Farpointers Was: Re: RE: [fpc-pascal]Problem with CASE statement
Thomas Schatzl
tom_at_work at gmx.at
Wed Mar 24 10:58:43 CET 2004
Hello,
> Second - new FPC v1.9.x for statement
>
> var p:pointer
> p:=Ptr(a,b);
>
> shows error "Incompatible types: got "FarPointer" expected "Pointer"".
>
> I found i can declare var p:farpointer;
> but i did not found any description for this type of pointer
> how can i use it.
It seems that the syntax and semantics of this function changed with later
FPC-versions to something actually useful... ;-)
A "Farpointer" is a pointer consisting of a 16 bit selector and 32 bit
offset, while in BP the Ptr() function expected a 16bit/16bit
segment:offset.
This is due to different memory models in 32 bit protected mode of FPC and
16 bit real mode in BP/TP. There is no fully compatible automatic way to
handle these problems.
In short, you usually don't ever need the Ptr() - function in FPC because
all memory is addressed linearly through a single 32 bit address, just use
"p := @avariable" if you want to create a pointer to some memory area.

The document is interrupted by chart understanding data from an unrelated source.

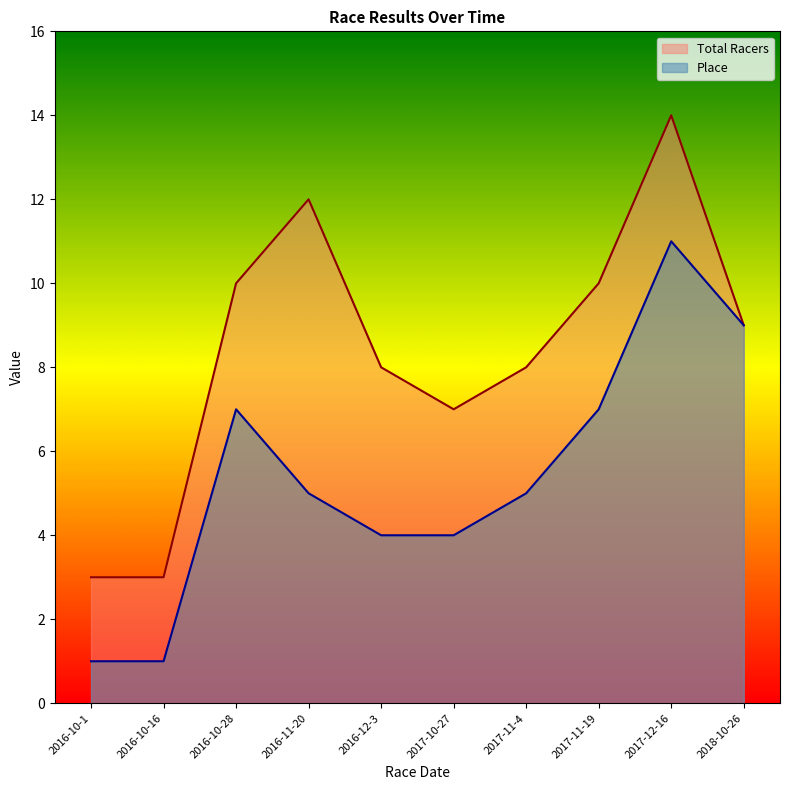

Which category has the lowest value in the Total Racers series?

2016-10-1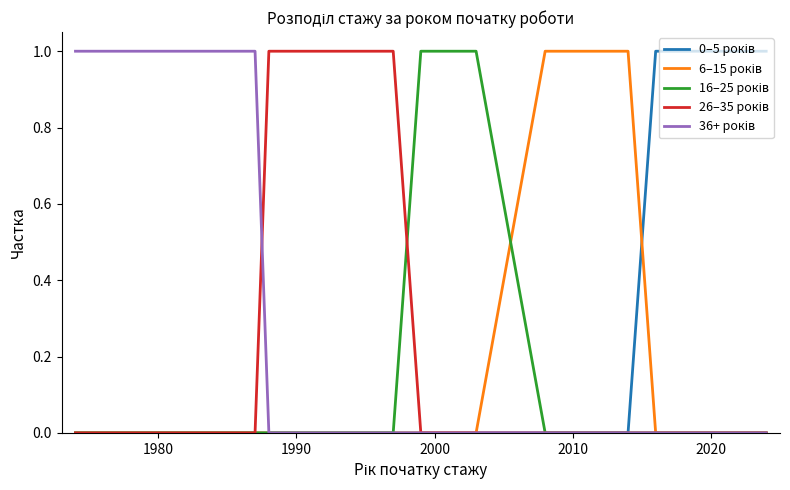

Does the chart have visible grid lines?

No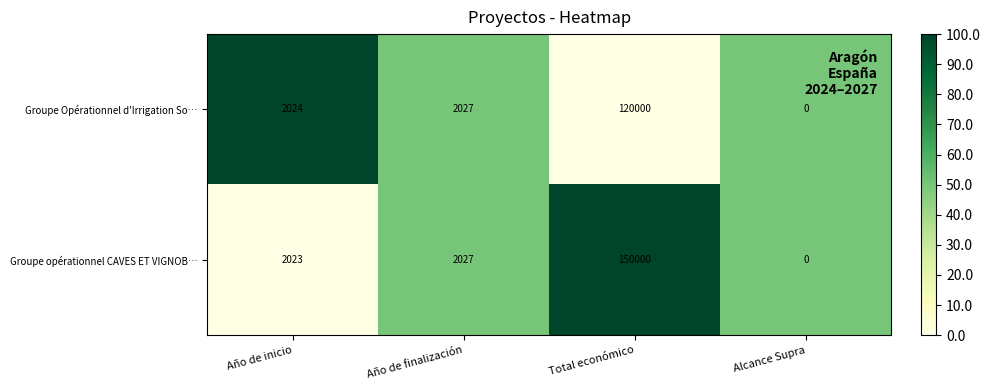

How many series are shown in this chart?

2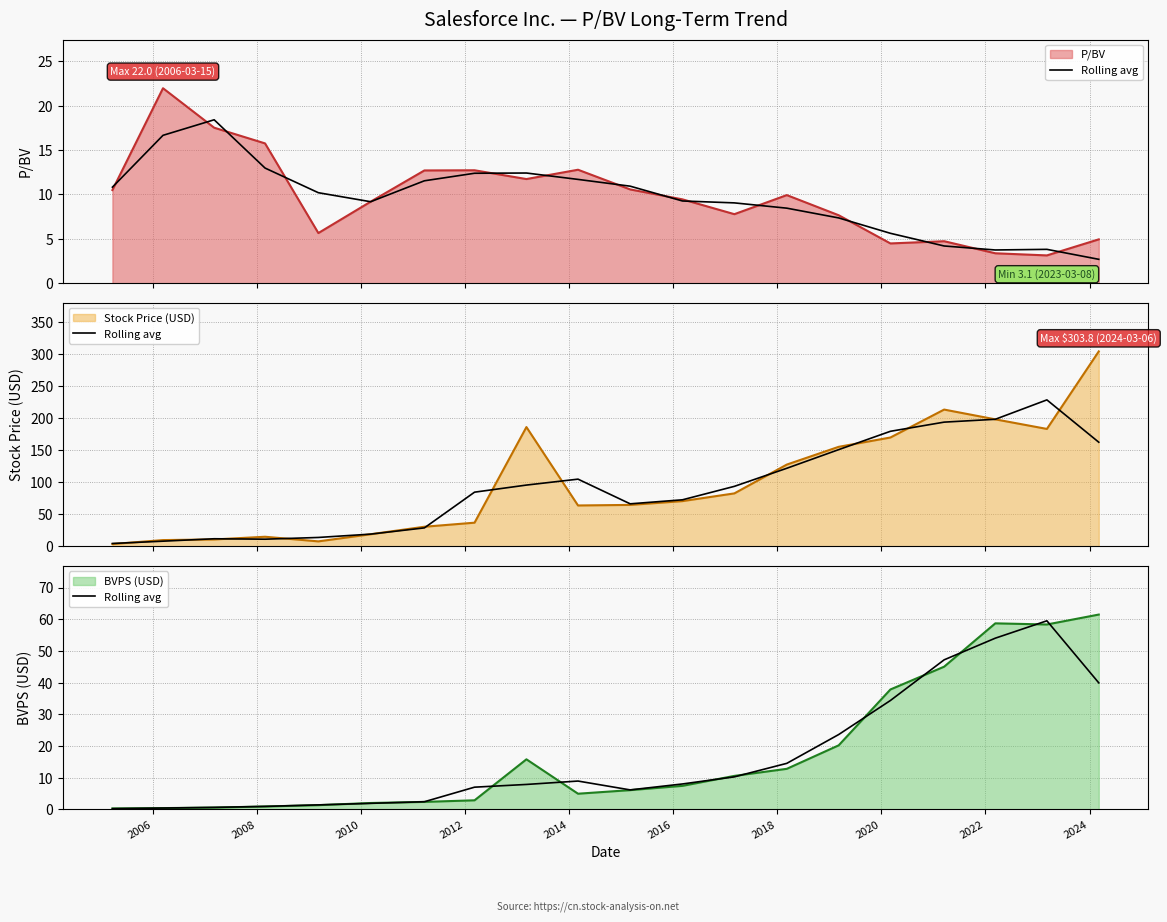

Reading left to right, extract all data points from this chart.

0.3	0.5	0.7	1.0	1.5	1.9	2.4	7.0	7.9	9.0	6.2	8.1	10.3	14.6	23.6	34.4	47.2	54.0	59.5	40.0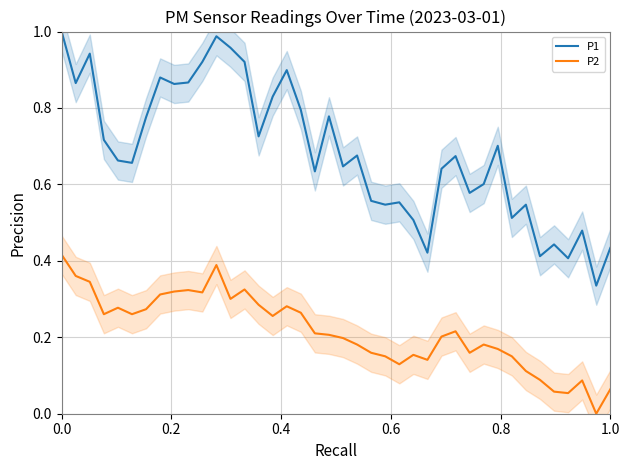

True or false: P1 and P2 cross at least once.

False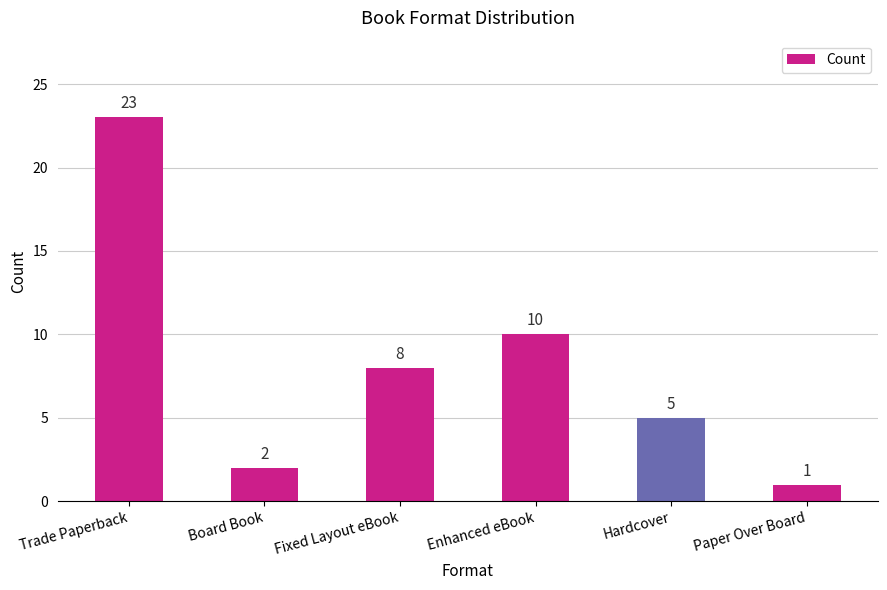

Reading left to right, what are all the values shown in this chart?

Trade Paperback=23	Board Book=2	Fixed Layout eBook=8	Enhanced eBook=10	Hardcover=5	Paper Over Board=1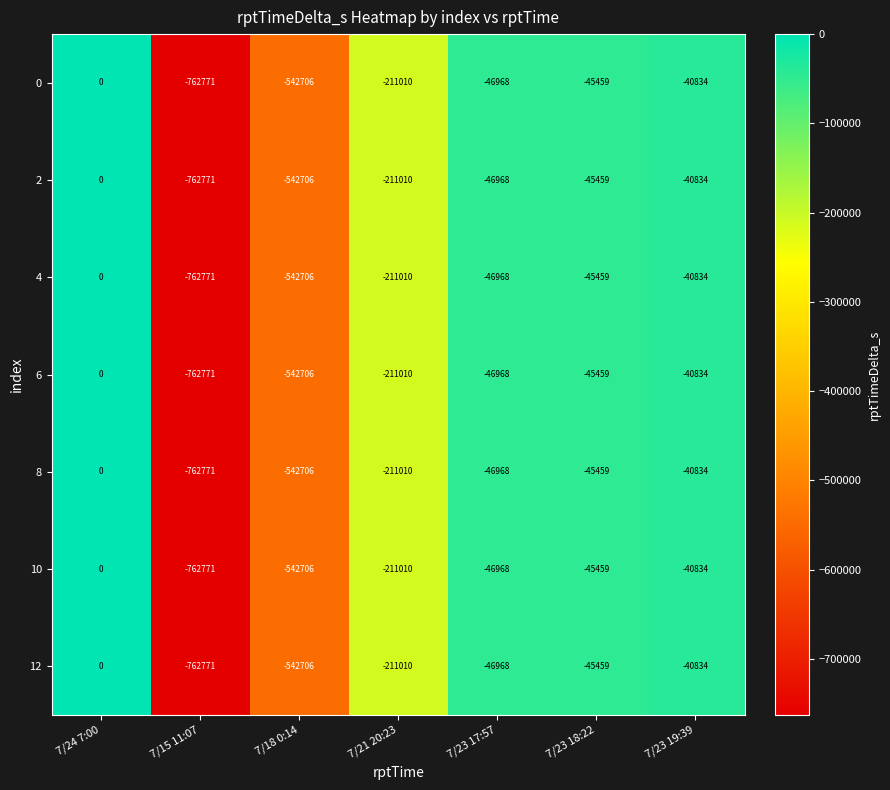

The 4 series shows -71693 at 7/23 17:57. True or false?

False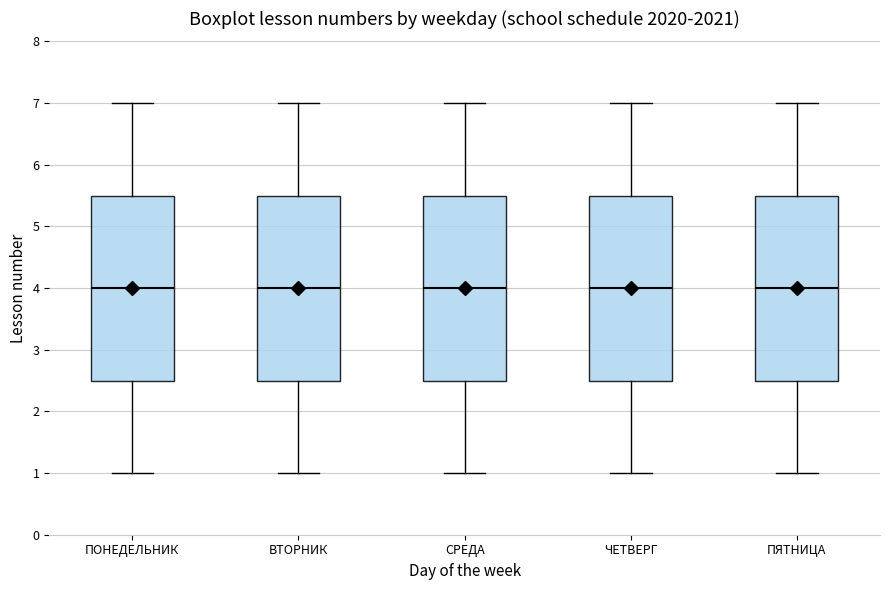

Where is the lower edge of the box for ПЯТНИЦА on the y-axis? The values are not printed on the chart, so give them approximately, as read against the axis.

2.5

It was sometimes required in BP/TP because of memory segmentation in BP
programs.
Otoh if you want to access specific memory areas in the real mode memory
area (lower 1MB of memory) you need to do some sort of translation.
See the go32 - documentation for further details (there is some information
about the farpointer stuff as well iirc) if you just want to port your TP/BP
DOS application to the go32v2 target.
For the others such a way of accessing memory will not be allowed by the OS
anyway (or is limited) and is impossible to do without lots of application
and OS specific code.
Eventually this will give you a farpointer to the DOS memory location you
want to access:
uses go32;
var p : farpointer;
// this syntax is just a guess.
p := Ptr(getfs(), a shl 4 + b);
getfs() returns a selector which by default describes the DOS memory
area. Note that while constructing a pointer to this area might work in all
cases, any NT-based OS might prevent access. At least it will be slow. Don't
even consider using this on e.g. *nix systems.